List of Shetland islands
This is a list of Shetland islands in Scotland. The Shetland archipelago is located 100 kilometres (62 mi) north of mainland Scotland and the capital Lerwick is almost equidistant from Bergen in Norway and Aberdeen in Scotland. The Shetland archipelago comprises about 300 islands and skerries, of which 16 are inhabited. In addition to the Shetland Mainland the larger islands are Unst, Yell and Fetlar.
The definition of an island used in this list is that it is land that is surrounded by seawater on a daily basis, but not necessarily at all stages of the tide, excluding human devices such as bridges and causeways. There are four islands joined to the Shetland Mainland by bridges, East Burra, West Burra, Trondra, and Muckle Roe. There is also a bridge from Housay to Bruray. Nowhere in Shetland is more than three miles (5 km) from the sea. Mavis Grind (Old Norse for "gate of the narrow isthmus") is a narrow neck of land little more than 100 metres (328 feet) wide separating St. Magnus Bay and the Atlantic in the west from Sullom Voe and the North Sea in the east.

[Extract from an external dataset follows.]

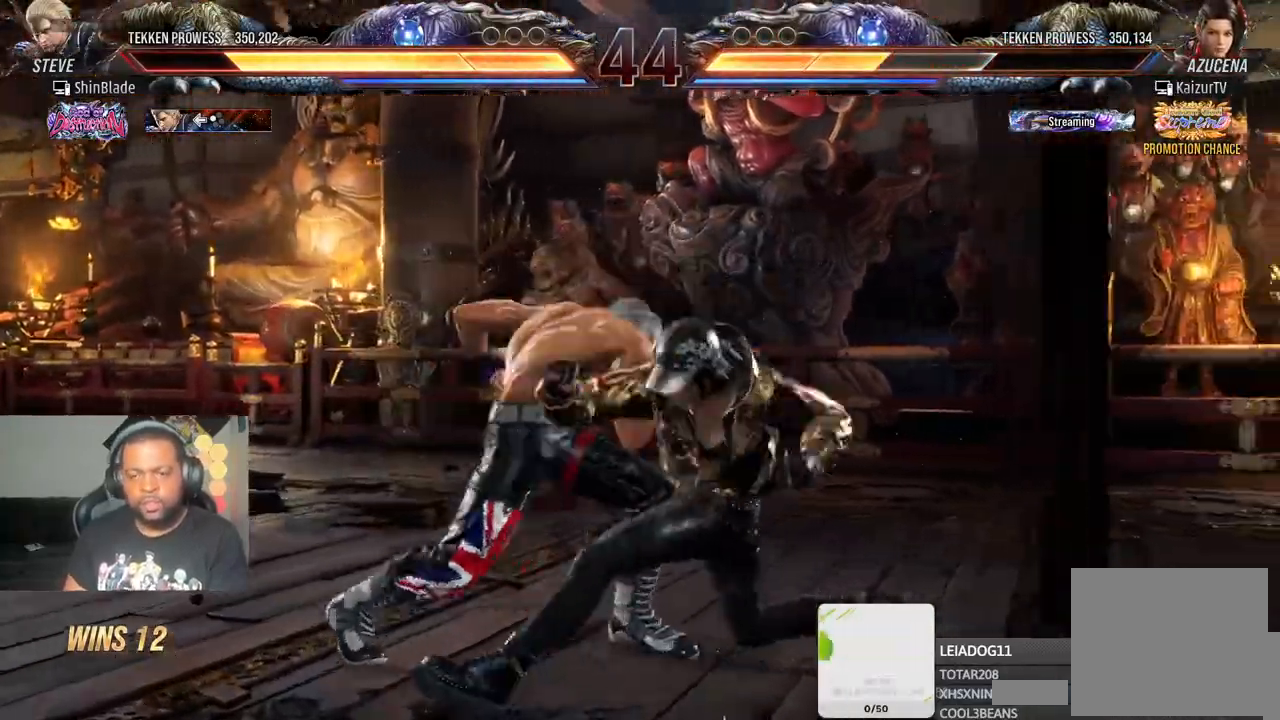
{"buttons": ["R2"], "left_stick": "center", "right_stick": "center", "events": [[83, "SQUARE", "down"], [167, "R2", "up"], [183, "SQUARE", "up"], [250, "SQUARE", "down"], [317, "SQUARE", "up"], [400, "SQUARE", "down"], [433, "R2", "down"], [467, "SQUARE", "up"]]}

The geology of Shetland is complex with numerous faults and fold axes. These islands are the northern outpost of the Caledonian orogeny and there are outcrops of Lewisian, Dalradian and Moine metamorphic rocks with similar histories to their equivalents on the Scottish mainland. Similarly, there are also Old Red Sandstone deposits and granite intrusions. The most distinctive feature is the ultrabasic ophiolite, peridotite and gabbro on Unst and Fetlar, which is a remnant of the Iapetus Ocean floor. Much of the island's economy depends on the oil-bearing sediments in the surrounding seas. In the post-glacial epoch, c. 6200 BC, the islands experienced a tsunami up to 20 metres high caused by the Storegga Slides, an immense underwater landslip off the coast of Norway.

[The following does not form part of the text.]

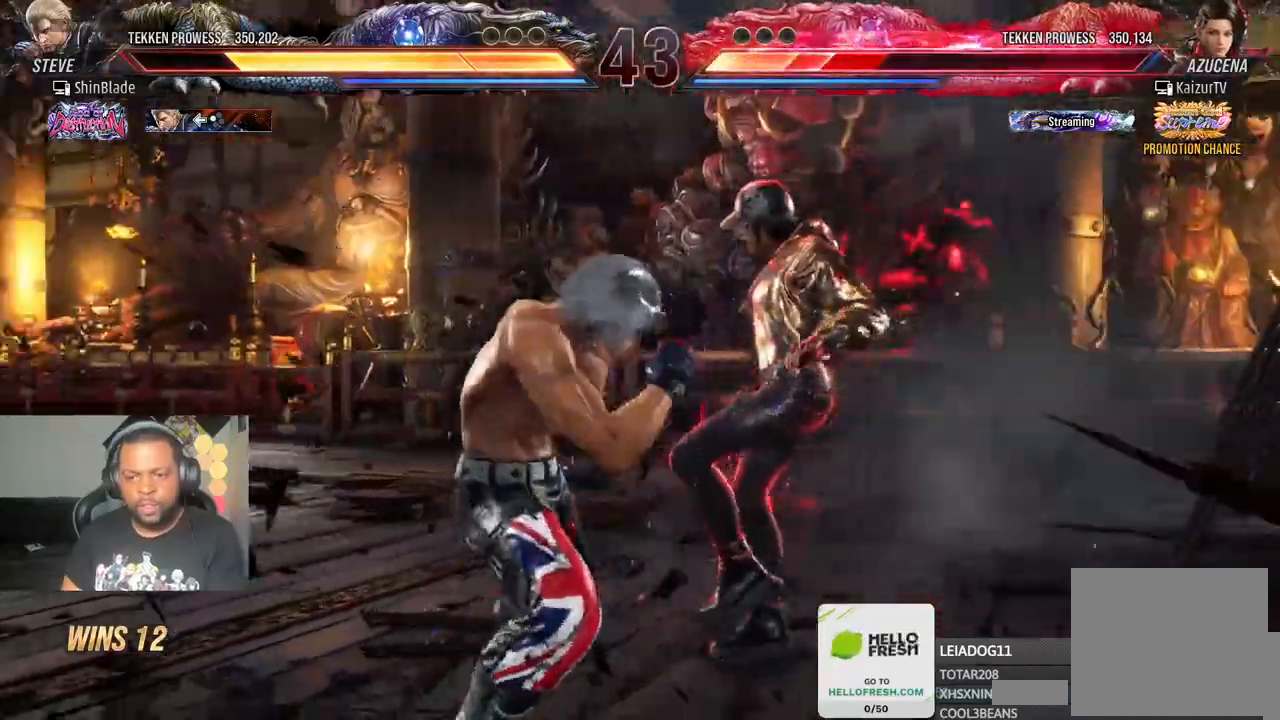
{"buttons": ["SQUARE"], "left_stick": "center", "right_stick": "center", "events": [[17, "CROSS", "down"], [167, "CROSS", "up"], [167, "SQUARE", "down"], [233, "SQUARE", "up"], [283, "R2", "up"], [317, "SQUARE", "down"], [400, "SQUARE", "up"], [467, "SQUARE", "down"]]}
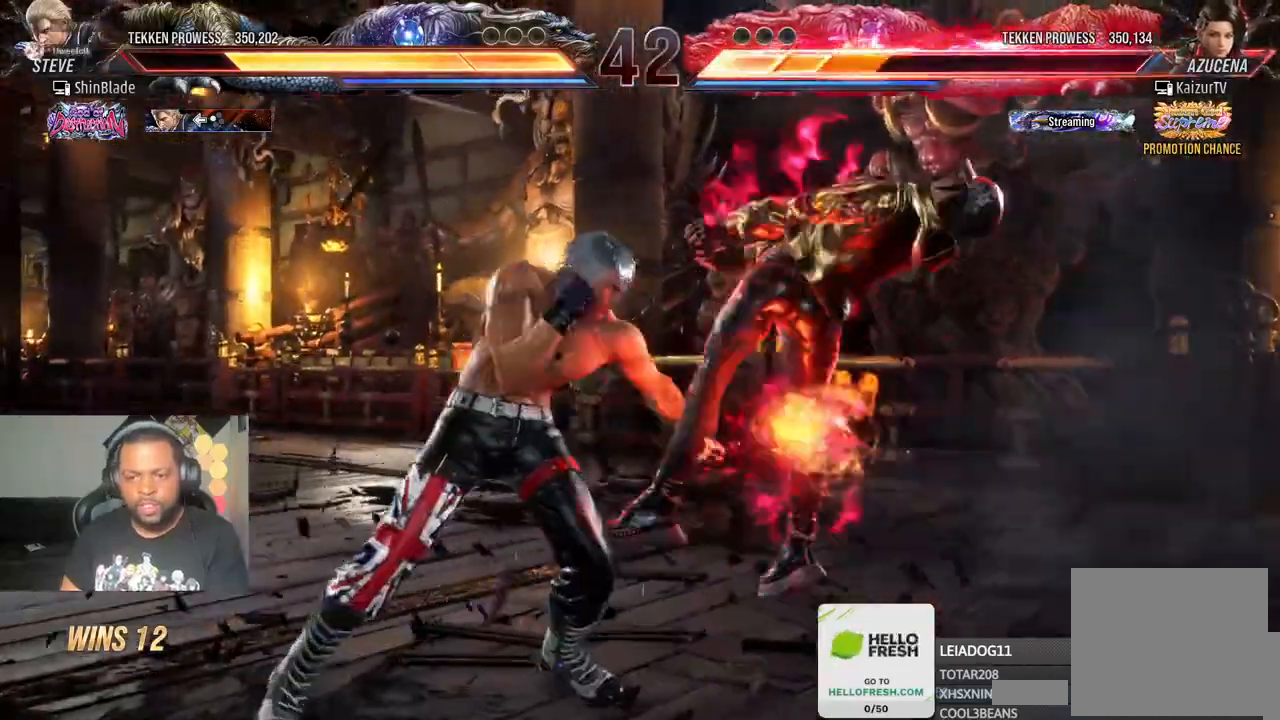
{"buttons": [], "left_stick": "center", "right_stick": "center", "events": [[50, "SQUARE", "up"], [117, "SQUARE", "down"], [200, "SQUARE", "up"], [250, "SQUARE", "down"], [400, "SQUARE", "up"]]}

The islands all fall within the Shetland Islands Council local authority. They have been continuously inhabited since Neolithic times and experienced Norse rule for several centuries, the first written records being the Norse sagas. The excavations at Jarlshof near the southern end of the Mainland have provided archaeological evidence of life in Shetland since Bronze Age times and the annual Up Helly Aa fire festivals are a living reminder of Shetland's Viking past. The archipelago is exposed to wind and tide and there are numerous lighthouses as an aid to navigation. A small wind farm in Shetland recently achieved a world record of 58% capacity over the course of a year. The indigenous Shetland ponies are reputed for their strength and hardiness.